Passage to read ->
++++++++

Respiratory syncytial virus (RSV) is the most important cause of viral lower respiratory tract illness (LRI) in infants and children worldwide and causes significant LRI in the elderly and in immunocompromised patients. The goal of RSV vaccination is to prevent serious RSV-associated LRI. There are several obstacles to the development of successful
RSV vaccines, including the need to immunize very young infants, who may respond inadequately to vaccination; the existence of two antigenically distinct RSV groups, A and B; and the history of disease enhancement following administration of a
formalin-
inactivated vaccine. It is likely that more than one type of
vaccine will be needed to prevent RSV LRI in the various populations at risk. Although vector delivery systems, synthetic
peptide, and immune-stimulating complex
vaccines have been evaluated in animal models, only the purified F
protein (PFP)
subunit vaccines and live
attenuated vaccines have been evaluated in recent clinical trials. PFP-2 appears to be a promising
vaccine for the elderly and for RSV-seropositive children with underlying
pulmonary disease, whereas live cold-passaged (cp), temperature-sensitive (ts)
RSV vaccines (denoted cpts
vaccines) would most probably be useful in young infants. The availability of
cDNA technology should allow further refinement of existing live attenuated cpts candidate
vaccines to produce engineered
vaccines that are satisfactorily attenuated, immunogenic, and phenotypically stable.

++++++++

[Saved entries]
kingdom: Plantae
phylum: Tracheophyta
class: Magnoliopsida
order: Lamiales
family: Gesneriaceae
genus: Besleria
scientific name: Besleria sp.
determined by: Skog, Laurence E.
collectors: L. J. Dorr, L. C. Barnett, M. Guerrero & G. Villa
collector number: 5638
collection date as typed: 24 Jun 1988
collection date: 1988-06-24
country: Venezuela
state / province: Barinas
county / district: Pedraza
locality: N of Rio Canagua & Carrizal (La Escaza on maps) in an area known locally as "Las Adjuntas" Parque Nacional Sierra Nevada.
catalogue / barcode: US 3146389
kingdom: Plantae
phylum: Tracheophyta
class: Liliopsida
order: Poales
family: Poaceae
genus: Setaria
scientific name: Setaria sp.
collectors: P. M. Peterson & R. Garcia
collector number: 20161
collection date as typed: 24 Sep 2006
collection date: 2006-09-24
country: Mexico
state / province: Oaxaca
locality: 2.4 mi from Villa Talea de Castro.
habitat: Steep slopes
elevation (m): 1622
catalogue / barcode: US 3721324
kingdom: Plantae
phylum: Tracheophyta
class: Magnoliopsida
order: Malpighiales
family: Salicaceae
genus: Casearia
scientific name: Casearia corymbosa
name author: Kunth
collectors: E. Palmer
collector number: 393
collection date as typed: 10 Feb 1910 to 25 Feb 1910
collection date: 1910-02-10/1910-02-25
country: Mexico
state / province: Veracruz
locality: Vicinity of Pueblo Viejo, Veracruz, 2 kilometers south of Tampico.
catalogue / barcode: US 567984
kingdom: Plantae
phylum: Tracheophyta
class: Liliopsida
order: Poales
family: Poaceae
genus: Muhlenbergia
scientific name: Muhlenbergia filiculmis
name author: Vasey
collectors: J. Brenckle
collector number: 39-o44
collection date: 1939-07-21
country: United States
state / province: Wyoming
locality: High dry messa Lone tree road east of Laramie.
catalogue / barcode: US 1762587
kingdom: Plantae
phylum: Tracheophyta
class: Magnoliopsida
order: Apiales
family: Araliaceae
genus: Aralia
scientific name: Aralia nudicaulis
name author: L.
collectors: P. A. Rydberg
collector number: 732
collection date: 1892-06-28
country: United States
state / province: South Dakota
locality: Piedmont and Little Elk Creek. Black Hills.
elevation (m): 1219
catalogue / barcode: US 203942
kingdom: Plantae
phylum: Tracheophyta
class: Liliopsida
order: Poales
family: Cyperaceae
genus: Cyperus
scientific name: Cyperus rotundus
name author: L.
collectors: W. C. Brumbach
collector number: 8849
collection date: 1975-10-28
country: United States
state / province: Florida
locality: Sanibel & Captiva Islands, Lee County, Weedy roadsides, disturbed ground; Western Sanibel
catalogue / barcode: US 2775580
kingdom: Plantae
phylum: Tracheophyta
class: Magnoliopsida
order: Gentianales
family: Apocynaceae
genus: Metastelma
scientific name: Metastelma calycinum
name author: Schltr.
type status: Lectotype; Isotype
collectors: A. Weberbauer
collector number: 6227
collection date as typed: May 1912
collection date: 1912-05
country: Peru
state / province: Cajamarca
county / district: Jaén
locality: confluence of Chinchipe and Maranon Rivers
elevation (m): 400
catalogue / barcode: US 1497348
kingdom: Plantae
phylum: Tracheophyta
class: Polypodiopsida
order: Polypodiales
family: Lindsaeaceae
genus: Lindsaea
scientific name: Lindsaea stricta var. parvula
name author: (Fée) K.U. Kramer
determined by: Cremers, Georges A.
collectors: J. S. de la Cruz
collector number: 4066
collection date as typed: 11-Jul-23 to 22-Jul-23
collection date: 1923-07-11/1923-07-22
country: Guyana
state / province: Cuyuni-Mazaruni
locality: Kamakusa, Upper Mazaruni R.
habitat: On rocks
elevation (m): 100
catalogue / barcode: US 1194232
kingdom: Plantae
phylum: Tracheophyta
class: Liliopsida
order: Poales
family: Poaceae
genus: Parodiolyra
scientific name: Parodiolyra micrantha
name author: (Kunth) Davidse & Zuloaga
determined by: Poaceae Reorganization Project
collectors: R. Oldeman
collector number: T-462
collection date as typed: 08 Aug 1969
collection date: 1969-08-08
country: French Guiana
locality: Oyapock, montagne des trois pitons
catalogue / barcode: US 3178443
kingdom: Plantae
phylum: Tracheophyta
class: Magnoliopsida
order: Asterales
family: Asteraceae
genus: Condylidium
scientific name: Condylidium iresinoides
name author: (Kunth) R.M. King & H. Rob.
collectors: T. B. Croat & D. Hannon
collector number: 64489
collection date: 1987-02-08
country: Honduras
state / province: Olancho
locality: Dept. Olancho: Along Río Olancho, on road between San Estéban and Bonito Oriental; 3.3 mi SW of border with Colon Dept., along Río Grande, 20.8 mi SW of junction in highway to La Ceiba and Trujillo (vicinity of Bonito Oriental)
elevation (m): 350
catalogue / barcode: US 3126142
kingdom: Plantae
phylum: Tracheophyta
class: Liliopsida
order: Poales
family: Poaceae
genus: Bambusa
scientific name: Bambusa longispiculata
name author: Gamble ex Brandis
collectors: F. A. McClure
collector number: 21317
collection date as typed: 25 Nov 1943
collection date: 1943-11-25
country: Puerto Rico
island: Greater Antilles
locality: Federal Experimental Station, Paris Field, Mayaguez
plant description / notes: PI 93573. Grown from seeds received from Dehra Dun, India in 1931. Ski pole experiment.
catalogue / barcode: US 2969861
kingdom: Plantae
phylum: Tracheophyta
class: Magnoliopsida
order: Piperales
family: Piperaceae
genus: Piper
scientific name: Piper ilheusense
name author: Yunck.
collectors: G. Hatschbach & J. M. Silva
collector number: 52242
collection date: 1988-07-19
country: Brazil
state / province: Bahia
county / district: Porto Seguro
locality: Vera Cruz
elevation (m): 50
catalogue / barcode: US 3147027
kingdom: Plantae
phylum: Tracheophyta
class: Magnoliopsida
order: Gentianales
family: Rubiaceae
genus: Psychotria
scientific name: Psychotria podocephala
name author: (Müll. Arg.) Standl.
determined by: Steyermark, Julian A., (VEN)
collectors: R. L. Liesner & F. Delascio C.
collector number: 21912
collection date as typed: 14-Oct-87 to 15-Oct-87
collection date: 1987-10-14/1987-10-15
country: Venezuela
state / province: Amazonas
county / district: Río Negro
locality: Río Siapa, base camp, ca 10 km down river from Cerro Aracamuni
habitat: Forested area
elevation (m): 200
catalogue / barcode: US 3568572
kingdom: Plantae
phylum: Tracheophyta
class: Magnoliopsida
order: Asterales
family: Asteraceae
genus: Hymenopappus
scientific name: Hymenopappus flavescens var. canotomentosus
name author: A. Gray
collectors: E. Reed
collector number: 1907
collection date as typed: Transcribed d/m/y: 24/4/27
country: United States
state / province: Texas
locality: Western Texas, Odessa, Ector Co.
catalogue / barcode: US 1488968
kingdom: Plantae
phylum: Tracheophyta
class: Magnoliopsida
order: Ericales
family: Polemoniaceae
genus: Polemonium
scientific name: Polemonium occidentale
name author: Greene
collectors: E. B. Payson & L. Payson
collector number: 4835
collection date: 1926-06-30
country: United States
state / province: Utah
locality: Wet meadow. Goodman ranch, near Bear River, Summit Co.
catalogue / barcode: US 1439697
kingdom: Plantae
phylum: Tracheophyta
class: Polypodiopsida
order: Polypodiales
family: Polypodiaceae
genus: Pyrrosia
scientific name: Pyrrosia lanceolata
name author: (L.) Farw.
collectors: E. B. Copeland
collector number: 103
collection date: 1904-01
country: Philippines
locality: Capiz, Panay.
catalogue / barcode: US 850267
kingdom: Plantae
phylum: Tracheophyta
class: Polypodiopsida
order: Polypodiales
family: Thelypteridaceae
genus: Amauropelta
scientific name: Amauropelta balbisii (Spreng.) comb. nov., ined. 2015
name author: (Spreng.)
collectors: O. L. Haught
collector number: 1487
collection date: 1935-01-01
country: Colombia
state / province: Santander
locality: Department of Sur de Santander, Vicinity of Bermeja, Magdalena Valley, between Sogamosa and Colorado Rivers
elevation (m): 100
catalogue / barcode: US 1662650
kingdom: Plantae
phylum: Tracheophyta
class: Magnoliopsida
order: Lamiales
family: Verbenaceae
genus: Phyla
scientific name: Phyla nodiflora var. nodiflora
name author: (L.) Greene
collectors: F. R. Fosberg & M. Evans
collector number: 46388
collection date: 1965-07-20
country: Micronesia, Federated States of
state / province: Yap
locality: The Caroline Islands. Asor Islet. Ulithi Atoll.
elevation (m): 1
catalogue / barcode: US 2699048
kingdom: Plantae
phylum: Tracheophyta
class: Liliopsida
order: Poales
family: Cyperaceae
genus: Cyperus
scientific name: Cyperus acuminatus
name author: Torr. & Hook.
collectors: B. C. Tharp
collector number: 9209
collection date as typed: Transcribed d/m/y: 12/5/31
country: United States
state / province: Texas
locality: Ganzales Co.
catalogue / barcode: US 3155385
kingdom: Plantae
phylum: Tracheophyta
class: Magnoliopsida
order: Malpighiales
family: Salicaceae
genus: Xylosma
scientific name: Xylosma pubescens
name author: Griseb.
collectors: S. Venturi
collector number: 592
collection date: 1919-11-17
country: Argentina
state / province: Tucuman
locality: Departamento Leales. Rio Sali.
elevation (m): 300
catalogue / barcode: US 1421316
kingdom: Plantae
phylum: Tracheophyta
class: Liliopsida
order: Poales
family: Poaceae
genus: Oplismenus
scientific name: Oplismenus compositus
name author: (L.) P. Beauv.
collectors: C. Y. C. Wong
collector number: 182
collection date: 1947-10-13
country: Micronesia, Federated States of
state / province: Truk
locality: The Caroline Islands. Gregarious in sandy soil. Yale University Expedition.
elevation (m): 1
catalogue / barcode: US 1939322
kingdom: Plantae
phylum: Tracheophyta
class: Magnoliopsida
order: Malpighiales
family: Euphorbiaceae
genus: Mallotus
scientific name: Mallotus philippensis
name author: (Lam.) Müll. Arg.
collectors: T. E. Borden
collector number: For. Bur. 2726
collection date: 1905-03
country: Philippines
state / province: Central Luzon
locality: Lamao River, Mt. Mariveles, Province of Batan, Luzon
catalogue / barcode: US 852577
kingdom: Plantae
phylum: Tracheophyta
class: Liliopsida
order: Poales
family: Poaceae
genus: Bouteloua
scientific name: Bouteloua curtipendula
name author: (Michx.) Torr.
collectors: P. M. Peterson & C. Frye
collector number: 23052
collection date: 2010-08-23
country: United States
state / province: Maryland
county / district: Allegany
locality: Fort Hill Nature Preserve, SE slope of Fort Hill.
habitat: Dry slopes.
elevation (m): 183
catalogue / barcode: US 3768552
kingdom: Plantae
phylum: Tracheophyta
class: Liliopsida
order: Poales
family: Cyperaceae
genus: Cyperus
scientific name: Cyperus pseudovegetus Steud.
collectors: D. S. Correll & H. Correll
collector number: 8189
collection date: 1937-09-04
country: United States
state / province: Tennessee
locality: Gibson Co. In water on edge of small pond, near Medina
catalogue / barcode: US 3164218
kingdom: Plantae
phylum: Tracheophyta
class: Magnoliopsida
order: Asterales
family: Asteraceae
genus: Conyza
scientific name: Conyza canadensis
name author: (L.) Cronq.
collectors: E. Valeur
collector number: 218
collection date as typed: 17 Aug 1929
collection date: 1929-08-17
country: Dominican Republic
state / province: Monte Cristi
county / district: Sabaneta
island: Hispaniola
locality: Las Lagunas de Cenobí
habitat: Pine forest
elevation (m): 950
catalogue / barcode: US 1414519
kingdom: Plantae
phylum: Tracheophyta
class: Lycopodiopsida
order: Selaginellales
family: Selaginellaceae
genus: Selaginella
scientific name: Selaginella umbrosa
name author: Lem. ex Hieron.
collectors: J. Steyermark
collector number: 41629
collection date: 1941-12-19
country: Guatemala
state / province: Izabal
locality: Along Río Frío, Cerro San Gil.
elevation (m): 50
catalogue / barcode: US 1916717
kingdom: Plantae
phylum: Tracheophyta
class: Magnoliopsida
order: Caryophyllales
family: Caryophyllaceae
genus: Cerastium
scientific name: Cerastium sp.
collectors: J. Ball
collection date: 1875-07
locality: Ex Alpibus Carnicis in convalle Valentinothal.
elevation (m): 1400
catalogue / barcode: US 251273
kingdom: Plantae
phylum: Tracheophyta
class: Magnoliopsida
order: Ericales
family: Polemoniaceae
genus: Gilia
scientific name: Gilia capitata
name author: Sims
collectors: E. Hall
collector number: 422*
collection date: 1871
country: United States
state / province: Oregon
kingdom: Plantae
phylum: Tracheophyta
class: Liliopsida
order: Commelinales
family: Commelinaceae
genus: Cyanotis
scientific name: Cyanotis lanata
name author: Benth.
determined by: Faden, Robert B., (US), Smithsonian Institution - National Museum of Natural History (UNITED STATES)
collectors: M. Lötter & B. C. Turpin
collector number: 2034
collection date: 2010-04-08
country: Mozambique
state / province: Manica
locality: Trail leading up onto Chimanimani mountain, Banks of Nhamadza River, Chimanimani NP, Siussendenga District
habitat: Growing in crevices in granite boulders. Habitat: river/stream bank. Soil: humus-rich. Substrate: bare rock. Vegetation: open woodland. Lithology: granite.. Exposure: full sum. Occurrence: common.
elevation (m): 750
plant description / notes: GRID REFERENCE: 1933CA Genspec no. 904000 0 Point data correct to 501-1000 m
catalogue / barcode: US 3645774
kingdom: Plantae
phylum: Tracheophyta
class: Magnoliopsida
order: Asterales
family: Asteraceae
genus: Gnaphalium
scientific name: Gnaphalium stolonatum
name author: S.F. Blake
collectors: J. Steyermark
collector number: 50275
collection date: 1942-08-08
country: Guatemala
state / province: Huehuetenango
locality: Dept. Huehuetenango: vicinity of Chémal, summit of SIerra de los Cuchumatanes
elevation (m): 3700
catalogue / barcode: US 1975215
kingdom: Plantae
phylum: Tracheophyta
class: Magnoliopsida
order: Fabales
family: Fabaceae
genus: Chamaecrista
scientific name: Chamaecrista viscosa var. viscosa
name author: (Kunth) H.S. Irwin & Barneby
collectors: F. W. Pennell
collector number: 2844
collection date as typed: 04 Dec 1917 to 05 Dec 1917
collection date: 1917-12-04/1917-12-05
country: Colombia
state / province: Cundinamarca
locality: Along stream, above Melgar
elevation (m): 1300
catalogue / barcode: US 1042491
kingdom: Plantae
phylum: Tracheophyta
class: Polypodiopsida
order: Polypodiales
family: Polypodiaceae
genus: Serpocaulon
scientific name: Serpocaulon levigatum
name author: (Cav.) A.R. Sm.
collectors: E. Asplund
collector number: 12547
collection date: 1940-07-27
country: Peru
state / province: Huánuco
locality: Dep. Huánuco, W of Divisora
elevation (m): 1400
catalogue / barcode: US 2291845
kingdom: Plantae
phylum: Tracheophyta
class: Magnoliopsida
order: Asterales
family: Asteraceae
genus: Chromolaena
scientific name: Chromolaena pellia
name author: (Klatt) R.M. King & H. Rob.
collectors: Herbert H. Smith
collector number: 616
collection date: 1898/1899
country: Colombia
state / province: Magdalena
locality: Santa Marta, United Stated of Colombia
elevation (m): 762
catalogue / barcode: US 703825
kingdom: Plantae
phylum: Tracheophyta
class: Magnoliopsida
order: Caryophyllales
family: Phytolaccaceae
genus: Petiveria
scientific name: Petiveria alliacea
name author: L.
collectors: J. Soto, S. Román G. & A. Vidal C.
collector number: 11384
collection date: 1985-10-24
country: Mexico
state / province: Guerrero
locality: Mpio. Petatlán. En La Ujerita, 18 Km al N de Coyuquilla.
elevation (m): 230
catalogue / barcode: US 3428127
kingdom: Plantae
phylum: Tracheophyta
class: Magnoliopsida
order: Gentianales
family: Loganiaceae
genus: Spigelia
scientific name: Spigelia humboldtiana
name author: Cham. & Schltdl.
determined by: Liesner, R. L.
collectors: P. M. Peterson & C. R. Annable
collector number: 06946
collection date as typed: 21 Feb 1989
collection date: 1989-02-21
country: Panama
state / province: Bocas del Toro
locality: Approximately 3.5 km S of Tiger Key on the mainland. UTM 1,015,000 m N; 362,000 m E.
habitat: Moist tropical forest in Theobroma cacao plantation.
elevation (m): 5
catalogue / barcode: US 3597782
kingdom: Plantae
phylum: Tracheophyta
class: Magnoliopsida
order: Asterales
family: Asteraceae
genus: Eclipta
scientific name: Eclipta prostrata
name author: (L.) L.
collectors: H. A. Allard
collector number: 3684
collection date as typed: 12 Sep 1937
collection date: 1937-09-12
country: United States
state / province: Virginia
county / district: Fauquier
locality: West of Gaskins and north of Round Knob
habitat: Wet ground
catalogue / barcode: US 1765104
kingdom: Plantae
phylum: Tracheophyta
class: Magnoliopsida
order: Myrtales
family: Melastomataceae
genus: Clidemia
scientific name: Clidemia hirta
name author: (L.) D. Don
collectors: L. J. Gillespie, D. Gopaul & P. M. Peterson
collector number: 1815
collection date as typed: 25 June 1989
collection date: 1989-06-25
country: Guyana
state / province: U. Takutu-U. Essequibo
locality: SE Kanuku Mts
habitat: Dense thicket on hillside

++++++++

Complete the following ->
**1)** Using the passage on RSV vaccines, answer each question:
(a) What are the two antigenically distinct RSV groups called?
(b) Which two kinds of vaccine have been evaluated in recent clinical trials?
(c) In which population would cpts vaccines most probably be useful?
**2)** Render this sentence from the passage on RSV vaccines in Spanish: "The goal of RSV vaccination is to prevent serious RSV-associated LRI."
**3)** Reproduce the passage on RSV vaccines word for word, from "RSV vaccines (denoted" up to and including "and phenotypically stable.".
These rows have no connection to the passage on RSV vaccines.

Answers in order ->
**1)**
(a) A and B
(b) Purified F protein (PFP) subunit vaccines and live attenuated vaccines
(c) Young infants

**2)** El objetivo de la vacunación contra el RSV es prevenir las LRI graves asociadas al RSV.

**3)**
RSV vaccines (denoted cpts
vaccines) would most probably be useful in young infants. The availability of
cDNA technology should allow further refinement of existing live attenuated cpts candidate
vaccines to produce engineered
vaccines that are satisfactorily attenuated, immunogenic, and phenotypically stable.